[Selected text — start]
# You can never have too many ________?



## kuan (Jun 11, 2001)

Me first. Mixing bowls! 

Kuan


----------



## cape chef (Jul 31, 2000)

UT staff to wash your mixing bowls  

But really, pairing knives.


----------



## mezzaluna (Aug 29, 2000)

:lol: Cape Chef!! 

For me it's tongs and silicone scrapers.


----------



## ctopham (Apr 13, 2004)

Storage containers (with lids)
Mixing Spoons
Serving Platters (of various sizes)

"Researchers have discovered that chocolate produces some of the same reactions in the brain as marijuana. The researchers also discovered other similarities between the two but can't remember what they are."
:bounce:


----------



## suzanne (May 26, 2001)

In addition to all of the above:
Sieves and strainers
Slotted spoons
Pastry brushes (only because they get lost in the drawer) :blush:


----------



## phoebe (Jul 3, 2002)

metal measuring spoons: David keeps dropping them down the garbage disposal  
wooden spoons and spatulas


----------



## phatch (Mar 29, 2002)

silicone scrapers and wood/plastic turners with a good edge, not blunt or rounded


----------



## dano1 (Oct 23, 2003)

dry side towels....
danny


----------



## mudbug (Dec 30, 1999)

*Black Peppercorns!*


----------



## kuan (Jun 11, 2001)

Whisks!


----------



## chefboy2160 (Oct 13, 2001)

Good Cooks :chef:


----------



## wett-chef (Mar 9, 2004)

TONGS!!!!!!!!!!!!!!!!!
The constant tong famine,LOL!


----------



## artameates (Mar 10, 2004)

fry pans. cooler space. parking. cannabis.


----------



## kuan (Jun 11, 2001)

Cutting boards. Clean ones!


----------



## kylew (Aug 14, 2000)

You can never have too much...

Parchment Paper!


----------



## mikelm (Dec 23, 2000)

CLAMPS!

Oops, sorry; that's a woodworking response.

Mike


----------



## jock (Dec 4, 2001)

Whatever I can't put my hand on at the time  

Jock


----------



## pete (Oct 7, 2001)

-Sheet Pans (working in a place that does lots of large parties, we are in constant need)
-Knives, in all shapes and sizes
-hard working, passionate cooks


----------



## headless chicken (Apr 28, 2003)

Anything and everything  

For me, its chocolate...I love baking with it :


----------
[Selected text — finish]
[Given data — start]
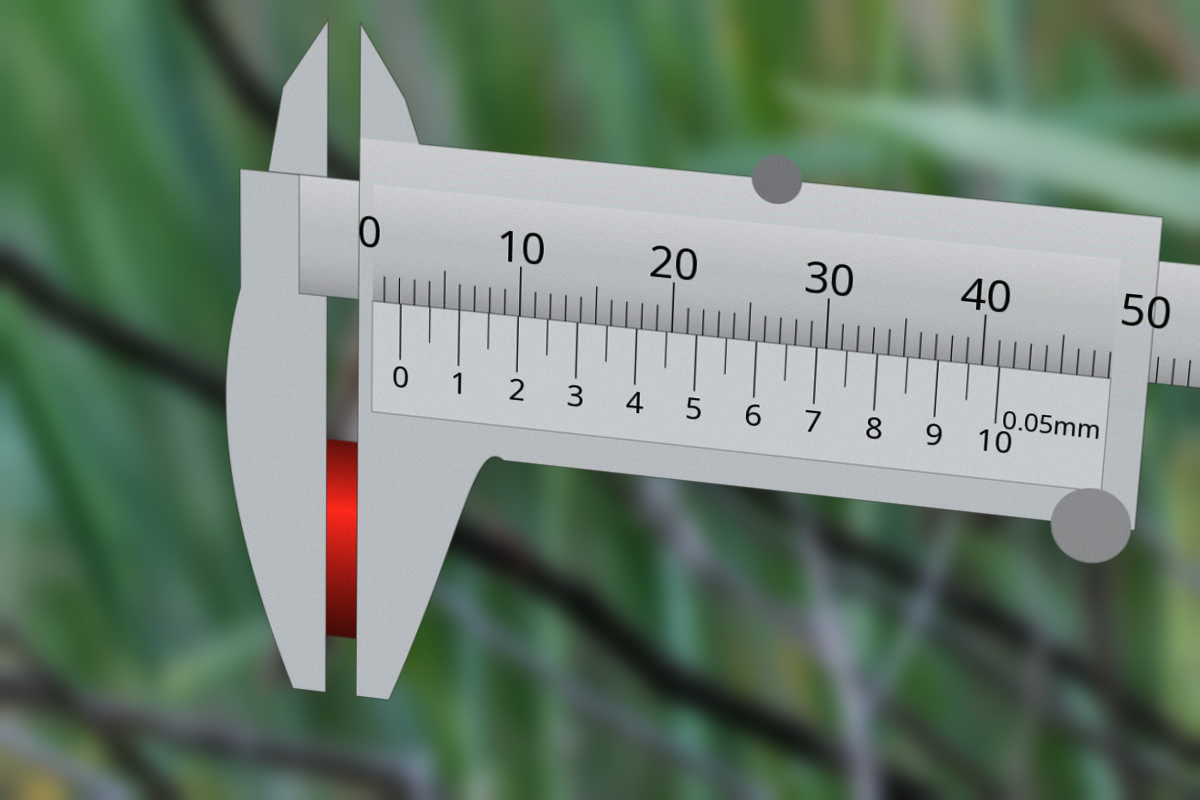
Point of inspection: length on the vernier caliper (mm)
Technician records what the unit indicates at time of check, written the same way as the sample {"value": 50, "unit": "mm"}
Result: {"value": 2.1, "unit": "mm"}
[Given data — finish]
Edit the thread from the words "## mezzaluna (Aug" through the words "containers (with lids)", putting "Food containers" in place of "Storage containers".

## Answer for the task
## mezzaluna (Aug 29, 2000)

:lol: Cape Chef!! 

For me it's tongs and silicone scrapers.


----------



## ctopham (Apr 13, 2004)

Food containers (with lids)